- _Data listing_
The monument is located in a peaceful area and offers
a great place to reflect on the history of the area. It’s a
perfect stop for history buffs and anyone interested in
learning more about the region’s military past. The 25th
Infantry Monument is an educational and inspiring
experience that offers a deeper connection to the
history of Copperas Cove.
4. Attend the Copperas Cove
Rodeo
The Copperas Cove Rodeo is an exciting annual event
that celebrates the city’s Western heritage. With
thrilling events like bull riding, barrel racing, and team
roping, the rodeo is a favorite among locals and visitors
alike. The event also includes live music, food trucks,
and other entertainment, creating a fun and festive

- _What the task requires_
Can you switch every "history" in the records above to "past" and return the lines with nothing else altered?

- _Task result_
The monument is located in a peaceful area and offers
a great place to reflect on the past of the area. It’s a
perfect stop for past buffs and anyone interested in
learning more about the region’s military past. The 25th
Infantry Monument is an educational and inspiring
experience that offers a deeper connection to the
past of Copperas Cove.
4. Attend the Copperas Cove
Rodeo
The Copperas Cove Rodeo is an exciting annual event
that celebrates the city’s Western heritage. With
thrilling events like bull riding, barrel racing, and team
roping, the rodeo is a favorite among locals and visitors
alike. The event also includes live music, food trucks,
and other entertainment, creating a fun and festive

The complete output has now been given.